More governments continue to adopt Lean Six Sigma methodology, convinced of its benefits to taxpayers.
It’s already worked for governments in Houston, Miami-Dade County and Kern County, California. Now it’s being adopted by the governor of Nebraska to help make major improvements in the state’s healthcare system.
Gov. Pete Ricketts issued a statement this summer on how the adaptation of Lean methodology has already led to service improvements for the state’s Department of Health and Human Services (DHHS).
In his statement, Ricketts said the process and the outcomes “demonstrate that the determination to improve services and processes can and will result in real change for Nebraskans.”
Improving Application Processes
Nebraska’s DHHS Business Plan included 25 initiatives for the state’s healthcare department, all of them focusing on streamlining operations, improving services and saving taxpayers’ money.
One of those areas involved the process for healthcare professionals to obtain a state license.

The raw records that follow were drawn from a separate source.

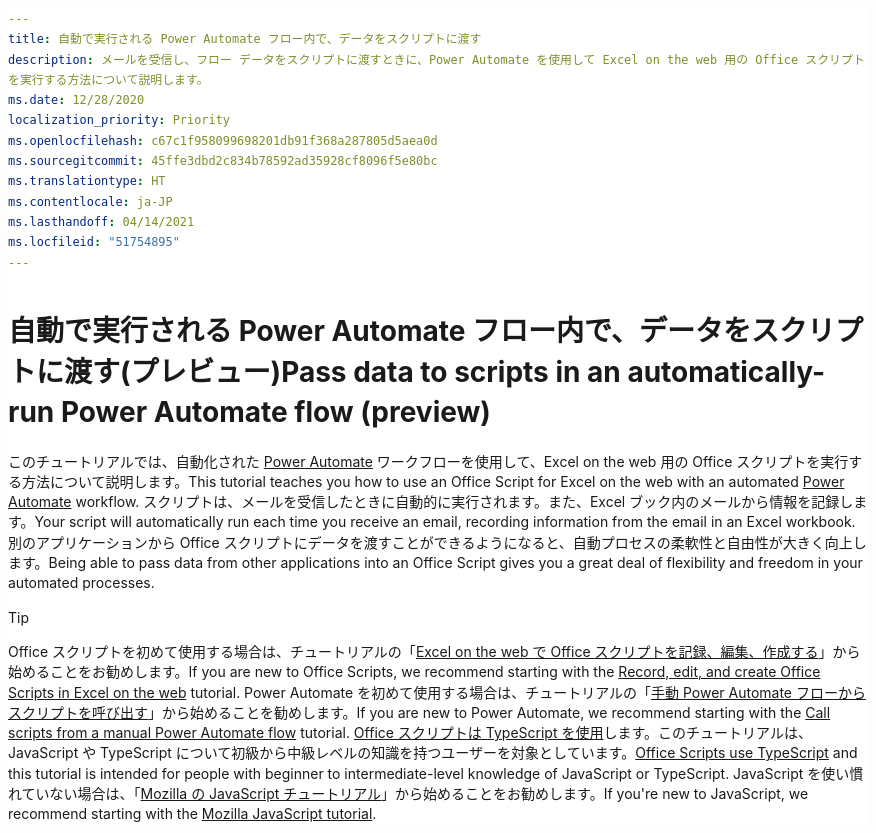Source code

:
 ```yaml
---
title: 自動で実行される Power Automate フロー内で、データをスクリプトに渡す
description: メールを受信し、フロー データをスクリプトに渡すときに、Power Automate を使用して Excel on the web 用の Office スクリプトを実行する方法について説明します。
ms.date: 12/28/2020
localization_priority: Priority
ms.openlocfilehash: c67c1f958099698201db91f368a287805d5aea0d
ms.sourcegitcommit: 45ffe3dbd2c834b78592ad35928cf8096f5e80bc
ms.translationtype: HT
ms.contentlocale: ja-JP
ms.lasthandoff: 04/14/2021
ms.locfileid: "51754895"
---
```

# <a name="pass-data-to-scripts-in-an-automatically-run-power-automate-flow-preview"></a><span data-ttu-id="9bba3-103">自動で実行される Power Automate フロー内で、データをスクリプトに渡す(プレビュー)</span><span class="sxs-lookup"><span data-stu-id="9bba3-103">Pass data to scripts in an automatically-run Power Automate flow (preview)</span></span>

<span data-ttu-id="9bba3-104">このチュートリアルでは、自動化された [Power Automate](https://flow.microsoft.com) ワークフローを使用して、Excel on the web 用の Office スクリプトを実行する方法について説明します。</span><span class="sxs-lookup"><span data-stu-id="9bba3-104">This tutorial teaches you how to use an Office Script for Excel on the web with an automated [Power Automate](https://flow.microsoft.com) workflow.</span></span> <span data-ttu-id="9bba3-105">スクリプトは、メールを受信したときに自動的に実行されます。また、Excel ブック内のメールから情報を記録します。</span><span class="sxs-lookup"><span data-stu-id="9bba3-105">Your script will automatically run each time you receive an email, recording information from the email in an Excel workbook.</span></span> <span data-ttu-id="9bba3-106">別のアプリケーションから Office スクリプトにデータを渡すことができるようになると、自動プロセスの柔軟性と自由性が大きく向上します。</span><span class="sxs-lookup"><span data-stu-id="9bba3-106">Being able to pass data from other applications into an Office Script gives you a great deal of flexibility and freedom in your automated processes.</span></span>

> [!TIP]
> <span data-ttu-id="9bba3-107">Office スクリプトを初めて使用する場合は、チュートリアルの「[Excel on the web で Office スクリプトを記録、編集、作成する](excel-tutorial.md)」から始めることをお勧めします。</span><span class="sxs-lookup"><span data-stu-id="9bba3-107">If you are new to Office Scripts, we recommend starting with the [Record, edit, and create Office Scripts in Excel on the web](excel-tutorial.md) tutorial.</span></span> <span data-ttu-id="9bba3-108">Power Automate を初めて使用する場合は、チュートリアルの「[手動 Power Automate フローからスクリプトを呼び出す](excel-power-automate-manual.md)」から始めることを勧めします。</span><span class="sxs-lookup"><span data-stu-id="9bba3-108">If you are new to Power Automate, we recommend starting with the [Call scripts from a manual Power Automate flow](excel-power-automate-manual.md) tutorial.</span></span> <span data-ttu-id="9bba3-109">[Office スクリプトは TypeScript を使用](../overview/code-editor-environment.md)します。このチュートリアルは、JavaScript や TypeScript について初級から中級レベルの知識を持つユーザーを対象としています。</span><span class="sxs-lookup"><span data-stu-id="9bba3-109">[Office Scripts use TypeScript](../overview/code-editor-environment.md) and this tutorial is intended for people with beginner to intermediate-level knowledge of JavaScript or TypeScript.</span></span> <span data-ttu-id="9bba3-110">JavaScript を使い慣れていない場合は、「[Mozilla の JavaScript チュートリアル](https://developer.mozilla.org/docs/Web/JavaScript/Guide/Introduction)」から始めることをお勧めします。</span><span class="sxs-lookup"><span data-stu-id="9bba3-110">If you're new to JavaScript, we recommend starting with the [Mozilla JavaScript tutorial](https://developer.mozilla.org/docs/Web/JavaScript/Guide/Introduction).</span></span>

In a news release, Ricketts said the state put Lean Six Sigma into play to help improve the process. Lean focuses on creating more efficient operations, limiting wasted time, money and duplicative tasks.
In using Lean, Nebraska officials overhauled the system to simplify the application process for nurse and medication aide licenses. This included making the screening procedure more efficient, leading to increased turnaround time between the screening and the granting of a license.
The results proved significant. The licensing process time for medication aides fell from 39 days to just nine days. For nurses, the licensing process went from 96 days in November 2015 to just 63 days in June 2017.
“These changes make a difference for our professionals and the businesses who hire them, helping to deliver the healthcare our workforce needs to keep Nebraska growing,” Ricketts said in the statement.
Other Lean Initiatives
Ricketts said the DHHS Business Plan sought to make improvements in three areas he sees as central to successful government:
- Making state government more efficient and effective
- Making government agencies more customer focused
- Reducing the regulatory complexity in governments
All of that aligns with the type of goals set by private businesses that implement Lean.
Nebraska also has taken a process improvement approach to the state’s Supplemental Nutritional Assistance Program. Where once the processing of applications ranked the state 48th in the nation in April 2015, it now ranks 15th.
Also, the wait time for calls from Nebraskans needing economic assistance has shortened thanks to the implementation of process improvement. In August 2014, the call wait times were almost 24 minutes. Now they are under five minutes.
Call wait times for Medicaid assistance also have dropped to consistently under five minutes.
The program shows yet again the power of applying Lean and process improvement to the task of making an organization more efficient. For Ricketts, it shows a needed improvement in state services to taxpayers.
“It is one example of the changes we are bringing to state government through measurable improvements to services for Nebraskans,” Ricketts said.